* [作業項目 A]
下のリストから、「with」という文字列を含む行をすべて集めること。

* [選択抜粋]
════════
JP3648761B2 - How to charge sealed lead-acid batteries - Google Patents

Description

【０００１】
【産業上の利用分野】
本発明は、密閉鉛電池の充電方法に関するものである。
【０００２】
【従来の技術とその課題】
補水などの電池の保守が不要であることを最大の特徴とする密閉鉛電池は、従来の液式鉛電池とは異なり、密閉鉛電池を過充電するときに、水の電気分解によって鉛電池の正極板から発生する酸素ガスを負極板で還元する、いわゆる密閉反応によって電解液量の減少を防いでいる。一般に、電解液量が減少して電解液中の硫酸濃度が高くなると、密閉、液式を問わず鉛電池の充放電サイクル寿命が短くなることが知られている。しかし、現在の技術では、完全に電解液量の減少を防ぐ密閉鉛電池の開発は困難であり、電解液量の減少を少しでも防ぐためには、充電方法を制御することが大きな要因となっている。
【０００３】
また、鉛電池を過充電すると、密閉鉛電池では水の電気分解と密閉反応とのほかに、正極格子の腐食に充電電流がつかわれる。一般に、密閉鉛電池では正極格子に鉛−カルシウム系の合金が用いられており、鉛−カルシウム系合金は腐食によって、正極格子と正極活物質界面に緻密な腐食層が形成され、正極格子と正極活物質の電気的な接触を阻害して、密閉鉛電池の早期容量低下にいたるという問題があった。
【０００４】
【課題を解決するための手段】
本発明は密閉鉛電池の性能を損なうことなく、密閉反応の効率を向上させること、並びに正極格子の腐食を抑制することを目的とし、密閉鉛電池の充電方法を制御することによって密閉鉛電池の寿命性能を向上させることにあり、放電後の充電量を放電の深さや放電電流の大きさに関係なく、前回放電量の９５％以上９９％以下とすること、電池を充電するときの電流の大きさを電池の３時間率公称容量の０．５ＣＡ以上とすること、このような充電方法を数度繰り返す毎に１度過充電すること、電池を過充電するときの過充電量を電池の３時間率公称容量の２０％以上１００％以下にすること、電池を過充電するときの電流を電池の３時間率公称容量の０．２ＣＡ以下にすることを特徴とする密閉鉛電池の充電方法である。
【０００５】
【作用】
フロート充電やトリクル充電で使用される、非常用電源やバックアップ用電源などに用いられる、ほとんど放電されることのない鉛電池とは異なり、電気自動車や太陽光発電システムなどの電源として用いられる、少なくとも１日から１週間に１度以上の頻度で放電される、いわゆるサイクルサービス用途の密閉鉛電池においては、フロート使用やトリクル使用に比べて放電後に充電する回数が多いため、密閉鉛電池の充電方法を制御することが、密閉鉛蓄電池の寿命性能を向上させるための不可欠かつ大きな要素の一つである。なお一般に、サイクルサービス用の鉛電池は、使用者の都合にあわせて用いられるため、その放電電流の大きさや放電深さは一定ではなく、一回の使用毎に放電のされ方が異なる。
════════
* [抽出資料]

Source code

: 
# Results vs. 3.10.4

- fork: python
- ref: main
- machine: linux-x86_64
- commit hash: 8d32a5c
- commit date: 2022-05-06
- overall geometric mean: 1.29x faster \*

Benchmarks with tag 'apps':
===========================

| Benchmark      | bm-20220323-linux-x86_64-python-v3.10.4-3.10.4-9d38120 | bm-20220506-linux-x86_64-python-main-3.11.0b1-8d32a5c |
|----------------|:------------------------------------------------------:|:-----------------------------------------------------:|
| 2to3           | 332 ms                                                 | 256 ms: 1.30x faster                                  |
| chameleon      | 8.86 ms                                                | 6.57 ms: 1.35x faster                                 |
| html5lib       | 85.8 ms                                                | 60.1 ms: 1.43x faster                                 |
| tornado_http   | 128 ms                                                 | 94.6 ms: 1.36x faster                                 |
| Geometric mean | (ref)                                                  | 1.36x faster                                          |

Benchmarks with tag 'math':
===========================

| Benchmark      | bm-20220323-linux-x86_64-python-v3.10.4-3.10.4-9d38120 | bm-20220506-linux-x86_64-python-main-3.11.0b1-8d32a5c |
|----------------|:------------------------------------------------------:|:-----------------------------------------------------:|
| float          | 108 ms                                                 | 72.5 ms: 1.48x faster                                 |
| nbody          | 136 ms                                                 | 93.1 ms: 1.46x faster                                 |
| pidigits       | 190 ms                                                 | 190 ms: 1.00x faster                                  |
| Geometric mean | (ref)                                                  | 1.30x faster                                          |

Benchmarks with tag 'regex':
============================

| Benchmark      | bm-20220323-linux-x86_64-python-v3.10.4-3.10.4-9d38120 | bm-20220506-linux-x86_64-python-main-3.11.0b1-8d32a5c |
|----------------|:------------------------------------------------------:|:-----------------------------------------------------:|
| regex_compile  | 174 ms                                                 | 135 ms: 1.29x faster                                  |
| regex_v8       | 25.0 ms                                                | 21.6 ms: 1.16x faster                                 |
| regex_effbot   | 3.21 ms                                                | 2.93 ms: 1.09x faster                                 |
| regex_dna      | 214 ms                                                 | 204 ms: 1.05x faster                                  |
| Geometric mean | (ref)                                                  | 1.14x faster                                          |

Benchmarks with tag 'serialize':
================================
════════
* [作業項目 B]
上の密閉鉛電池の充電方法の抜粋では、電池を過充電するときの電流をどの大きさにするとしているか。

* [解答 A]
Benchmarks with tag 'apps':
Benchmarks with tag 'math':
Benchmarks with tag 'regex':
Benchmarks with tag 'serialize':

* [解答 B]
電池の３時間率公称容量の０．２ＣＡ以下。